## Problem to solve
From the records below, copy each line in which the string "lawyers" occurs.

## Data to process
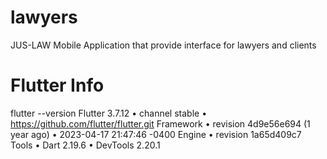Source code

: # lawyers
JUS-LAW
Mobile Application that provide interface for lawyers and clients  

# Flutter Info

flutter --version
Flutter 3.7.12 • channel stable • https://github.com/flutter/flutter.git
Framework • revision 4d9e56e694 (1 year ago) • 2023-04-17 21:47:46 -0400
Engine • revision 1a65d409c7
Tools • Dart 2.19.6 • DevTools 2.20.1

## Solution
: # lawyers
Mobile Application that provide interface for lawyers and clients  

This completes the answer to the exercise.